Premier podtrzymuje zaufanie dla ministra zdrowia – poinformował rzecznik rządu po rozmowie Zbigniewa Religi z Jarosławem Kaczyńskim. Rano minister oddał się do dyspozycji premiera. Dymisję złożył także Główny Inspektor Farmaceutyczny.

Stało się to w dzień po ujawnieniu informacji o leku, który może być niebezpieczny dla zdrowia, a nawet życia.

Ja nie czuję się winny - mówił rano Zbigniew Religa - ale nie zmienia to sytuacji, że jestem szefem resortu. Ponoszę pełną odpowiedzialność polityczną za wszystko, co się w zdrowiu dzieje. W takiej sytuacji jako człowiek honoru uważam, że powinienem się oddać do dyspozycji premiera - wyjaśniał. Jest to dla mnie jednoznaczne z dymisją – zaznaczył minister.

Dodajmy, że rano Główny Inspektor Farmaceutyczny Zbigniew Niewójt złożył w resorcie zdrowia wniosek o odwołanie ze stanowiska. Jego dymisja na razie nie została przyjęta.

Prokuratura w Siedlcach poprowadzi śledztwo w sprawie "narażenia życia i zdrowia wielu osób" w związku z partią leku dla alergików - corhydronu - w którym znalazła się substancja powodująca zwiotczenie mięśni. W sprawie przesłuchano dyrektora do spraw lecznictwa i ordynatora oddziału urologii w tamtejszym szpitalu wojewódzkim.

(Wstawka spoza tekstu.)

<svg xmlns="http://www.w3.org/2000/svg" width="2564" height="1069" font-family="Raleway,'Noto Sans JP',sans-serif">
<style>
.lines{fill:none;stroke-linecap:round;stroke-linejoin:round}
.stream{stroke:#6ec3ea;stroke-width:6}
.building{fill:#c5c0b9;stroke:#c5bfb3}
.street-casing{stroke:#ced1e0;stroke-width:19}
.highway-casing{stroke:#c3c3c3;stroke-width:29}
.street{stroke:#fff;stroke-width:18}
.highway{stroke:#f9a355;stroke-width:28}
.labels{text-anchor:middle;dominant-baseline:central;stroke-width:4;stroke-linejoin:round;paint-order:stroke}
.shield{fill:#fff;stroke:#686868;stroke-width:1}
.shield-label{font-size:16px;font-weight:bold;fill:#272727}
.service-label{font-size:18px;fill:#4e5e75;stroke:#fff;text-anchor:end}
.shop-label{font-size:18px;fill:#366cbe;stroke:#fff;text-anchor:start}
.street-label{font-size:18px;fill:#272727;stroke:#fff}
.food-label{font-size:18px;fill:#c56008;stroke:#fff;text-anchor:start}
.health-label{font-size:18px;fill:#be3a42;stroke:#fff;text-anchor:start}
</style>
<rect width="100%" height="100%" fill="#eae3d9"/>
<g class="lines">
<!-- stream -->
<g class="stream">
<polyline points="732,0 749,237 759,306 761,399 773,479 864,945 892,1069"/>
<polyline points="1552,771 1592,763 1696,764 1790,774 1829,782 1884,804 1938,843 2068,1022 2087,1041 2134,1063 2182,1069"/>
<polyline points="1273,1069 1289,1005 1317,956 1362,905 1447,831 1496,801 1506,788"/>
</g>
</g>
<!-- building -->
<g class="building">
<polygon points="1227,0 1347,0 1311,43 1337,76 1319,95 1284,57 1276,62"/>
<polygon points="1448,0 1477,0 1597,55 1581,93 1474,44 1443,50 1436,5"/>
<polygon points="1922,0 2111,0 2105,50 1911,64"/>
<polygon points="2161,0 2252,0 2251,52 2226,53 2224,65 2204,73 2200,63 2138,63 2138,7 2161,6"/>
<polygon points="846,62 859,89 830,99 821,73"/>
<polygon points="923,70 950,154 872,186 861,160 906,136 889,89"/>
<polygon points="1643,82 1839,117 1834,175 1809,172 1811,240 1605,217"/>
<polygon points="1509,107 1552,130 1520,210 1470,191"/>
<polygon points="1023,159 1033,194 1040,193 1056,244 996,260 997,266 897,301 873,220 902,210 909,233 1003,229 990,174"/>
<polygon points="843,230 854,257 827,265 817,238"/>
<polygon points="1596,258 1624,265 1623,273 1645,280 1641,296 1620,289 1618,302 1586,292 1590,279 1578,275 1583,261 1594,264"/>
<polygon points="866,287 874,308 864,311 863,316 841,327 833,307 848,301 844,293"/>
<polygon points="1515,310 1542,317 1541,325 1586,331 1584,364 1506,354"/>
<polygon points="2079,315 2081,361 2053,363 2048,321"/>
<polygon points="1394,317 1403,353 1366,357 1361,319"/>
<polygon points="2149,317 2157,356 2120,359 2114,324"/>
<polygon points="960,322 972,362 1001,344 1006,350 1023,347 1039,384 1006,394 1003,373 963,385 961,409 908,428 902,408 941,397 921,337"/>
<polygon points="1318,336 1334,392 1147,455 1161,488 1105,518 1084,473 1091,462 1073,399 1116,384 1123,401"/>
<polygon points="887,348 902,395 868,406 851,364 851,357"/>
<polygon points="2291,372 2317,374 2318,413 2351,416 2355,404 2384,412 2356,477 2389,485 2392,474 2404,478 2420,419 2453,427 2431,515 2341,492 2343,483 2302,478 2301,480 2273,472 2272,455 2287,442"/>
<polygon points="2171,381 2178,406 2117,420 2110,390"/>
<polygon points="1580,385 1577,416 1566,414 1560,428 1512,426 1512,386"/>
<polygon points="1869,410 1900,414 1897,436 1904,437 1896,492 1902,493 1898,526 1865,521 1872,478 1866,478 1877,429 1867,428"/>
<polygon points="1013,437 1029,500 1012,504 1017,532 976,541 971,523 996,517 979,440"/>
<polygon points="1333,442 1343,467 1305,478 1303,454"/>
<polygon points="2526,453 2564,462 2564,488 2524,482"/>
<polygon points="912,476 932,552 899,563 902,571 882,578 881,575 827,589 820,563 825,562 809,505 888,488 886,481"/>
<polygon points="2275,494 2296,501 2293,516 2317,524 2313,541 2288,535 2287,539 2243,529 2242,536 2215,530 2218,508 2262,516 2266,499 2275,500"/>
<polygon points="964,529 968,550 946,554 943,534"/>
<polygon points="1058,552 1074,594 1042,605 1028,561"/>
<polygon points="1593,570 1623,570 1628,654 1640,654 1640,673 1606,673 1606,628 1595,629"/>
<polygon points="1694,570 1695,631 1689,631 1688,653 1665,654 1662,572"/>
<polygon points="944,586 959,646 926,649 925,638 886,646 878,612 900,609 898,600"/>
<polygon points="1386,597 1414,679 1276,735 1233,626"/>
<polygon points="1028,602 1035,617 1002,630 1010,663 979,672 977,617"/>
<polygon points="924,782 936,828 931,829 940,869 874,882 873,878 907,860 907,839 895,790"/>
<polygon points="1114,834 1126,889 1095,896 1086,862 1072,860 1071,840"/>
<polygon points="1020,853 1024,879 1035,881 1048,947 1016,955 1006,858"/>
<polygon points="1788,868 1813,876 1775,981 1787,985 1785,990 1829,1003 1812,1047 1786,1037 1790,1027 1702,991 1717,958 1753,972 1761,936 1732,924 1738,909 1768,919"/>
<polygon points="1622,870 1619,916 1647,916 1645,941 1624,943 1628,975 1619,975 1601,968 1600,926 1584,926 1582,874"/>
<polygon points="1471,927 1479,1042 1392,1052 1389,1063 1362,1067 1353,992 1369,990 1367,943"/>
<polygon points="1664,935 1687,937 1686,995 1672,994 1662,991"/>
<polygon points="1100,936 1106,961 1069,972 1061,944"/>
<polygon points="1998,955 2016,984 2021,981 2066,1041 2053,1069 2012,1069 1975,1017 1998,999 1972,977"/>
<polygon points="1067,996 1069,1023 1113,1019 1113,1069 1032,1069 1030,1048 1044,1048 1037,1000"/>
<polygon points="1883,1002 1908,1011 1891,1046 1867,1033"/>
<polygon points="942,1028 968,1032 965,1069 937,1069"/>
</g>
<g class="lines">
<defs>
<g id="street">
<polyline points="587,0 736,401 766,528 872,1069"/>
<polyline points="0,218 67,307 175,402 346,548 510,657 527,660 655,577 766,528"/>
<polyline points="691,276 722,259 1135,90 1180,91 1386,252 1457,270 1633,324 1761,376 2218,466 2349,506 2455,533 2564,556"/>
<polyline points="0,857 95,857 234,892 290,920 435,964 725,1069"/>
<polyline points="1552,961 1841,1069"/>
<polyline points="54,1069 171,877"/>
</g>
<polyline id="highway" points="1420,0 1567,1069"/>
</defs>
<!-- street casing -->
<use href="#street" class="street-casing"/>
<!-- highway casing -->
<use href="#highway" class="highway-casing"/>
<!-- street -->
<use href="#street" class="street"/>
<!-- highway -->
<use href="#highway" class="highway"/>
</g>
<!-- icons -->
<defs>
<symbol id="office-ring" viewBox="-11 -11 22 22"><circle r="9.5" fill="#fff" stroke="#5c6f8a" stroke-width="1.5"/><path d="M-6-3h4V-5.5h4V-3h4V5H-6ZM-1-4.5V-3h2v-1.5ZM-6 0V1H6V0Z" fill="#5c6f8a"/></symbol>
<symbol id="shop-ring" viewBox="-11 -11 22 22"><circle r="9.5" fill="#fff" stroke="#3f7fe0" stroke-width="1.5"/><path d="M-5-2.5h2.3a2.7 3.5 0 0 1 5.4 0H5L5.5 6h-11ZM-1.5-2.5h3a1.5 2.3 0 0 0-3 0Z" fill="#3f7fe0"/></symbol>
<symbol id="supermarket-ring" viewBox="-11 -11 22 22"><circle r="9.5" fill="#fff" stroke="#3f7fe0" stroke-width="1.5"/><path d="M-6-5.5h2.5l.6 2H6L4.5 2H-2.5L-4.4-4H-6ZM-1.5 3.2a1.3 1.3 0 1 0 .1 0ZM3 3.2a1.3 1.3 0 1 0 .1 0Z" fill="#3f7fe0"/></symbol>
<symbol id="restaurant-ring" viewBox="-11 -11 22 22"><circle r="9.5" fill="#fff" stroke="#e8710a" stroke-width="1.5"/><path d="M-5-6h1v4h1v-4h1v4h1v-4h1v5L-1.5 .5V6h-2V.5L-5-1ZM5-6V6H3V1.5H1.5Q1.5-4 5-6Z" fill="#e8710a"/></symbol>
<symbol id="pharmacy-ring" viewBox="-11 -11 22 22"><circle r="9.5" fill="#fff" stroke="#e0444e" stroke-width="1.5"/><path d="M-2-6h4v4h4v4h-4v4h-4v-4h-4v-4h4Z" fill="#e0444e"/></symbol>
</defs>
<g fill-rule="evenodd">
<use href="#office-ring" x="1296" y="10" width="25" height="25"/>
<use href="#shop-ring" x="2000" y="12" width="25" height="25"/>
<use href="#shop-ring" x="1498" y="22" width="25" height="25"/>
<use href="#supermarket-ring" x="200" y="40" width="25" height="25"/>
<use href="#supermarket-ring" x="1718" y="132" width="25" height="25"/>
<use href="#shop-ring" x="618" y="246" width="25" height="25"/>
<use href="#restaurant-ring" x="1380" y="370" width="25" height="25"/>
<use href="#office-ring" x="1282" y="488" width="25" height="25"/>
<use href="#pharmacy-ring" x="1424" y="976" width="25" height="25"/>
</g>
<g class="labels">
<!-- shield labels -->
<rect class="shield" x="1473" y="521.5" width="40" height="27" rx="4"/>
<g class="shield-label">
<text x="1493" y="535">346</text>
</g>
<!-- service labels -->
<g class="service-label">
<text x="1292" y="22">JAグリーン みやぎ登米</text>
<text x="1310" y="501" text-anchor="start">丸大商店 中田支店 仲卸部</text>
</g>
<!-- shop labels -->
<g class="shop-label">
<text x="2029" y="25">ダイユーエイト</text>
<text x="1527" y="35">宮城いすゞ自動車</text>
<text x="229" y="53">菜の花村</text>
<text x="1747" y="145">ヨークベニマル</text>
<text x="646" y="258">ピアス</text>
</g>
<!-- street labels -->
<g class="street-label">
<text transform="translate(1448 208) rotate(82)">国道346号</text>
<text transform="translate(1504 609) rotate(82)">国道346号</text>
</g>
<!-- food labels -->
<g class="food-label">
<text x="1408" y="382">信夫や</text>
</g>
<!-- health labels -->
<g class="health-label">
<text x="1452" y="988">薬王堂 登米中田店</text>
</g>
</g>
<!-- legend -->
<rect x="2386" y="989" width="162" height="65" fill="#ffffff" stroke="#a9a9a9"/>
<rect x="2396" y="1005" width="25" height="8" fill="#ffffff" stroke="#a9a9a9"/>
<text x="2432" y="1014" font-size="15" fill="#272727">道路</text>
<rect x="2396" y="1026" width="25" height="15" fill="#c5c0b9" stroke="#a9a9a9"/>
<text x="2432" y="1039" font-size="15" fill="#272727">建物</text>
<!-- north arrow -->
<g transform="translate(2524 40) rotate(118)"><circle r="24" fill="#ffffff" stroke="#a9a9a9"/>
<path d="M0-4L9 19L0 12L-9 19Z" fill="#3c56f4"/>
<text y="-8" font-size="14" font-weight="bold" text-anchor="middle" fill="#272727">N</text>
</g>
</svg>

Jak wynika z dotychczasowych ustaleń, ujawnione zostały dwa przypadki, w których u pacjentów po podaniu tego leku wystąpiły niepożądane objawy.

Wiadomo także, że tamtejszy szpital zamówił 70 ampułek z podejrzanej serii, zdążył zużyć 28, a pozostałe 42 zabezpieczono. Posłuchaj relacji reportera RMF FM Pawła Świądra:

Od początku roku w całej Polsce było osiem przypadków wystąpienia u pacjentów objawów niepożądanych w efekcie podania corhydronu – przyznał wiceminister zdrowia Bolesław Piecha. Dodał, że wszyscy ci pacjenci zostali uratowani. Według Piechy, ta liczba może być niepełna.

Ministerstwo apeluje o zwrot podejrzanego lekarstwa, w całym kraju trwa wycofywanie z rynku corhydronu. Resort uruchomił specjalną linię telefoniczną w sprawie leku - 0800-190-590.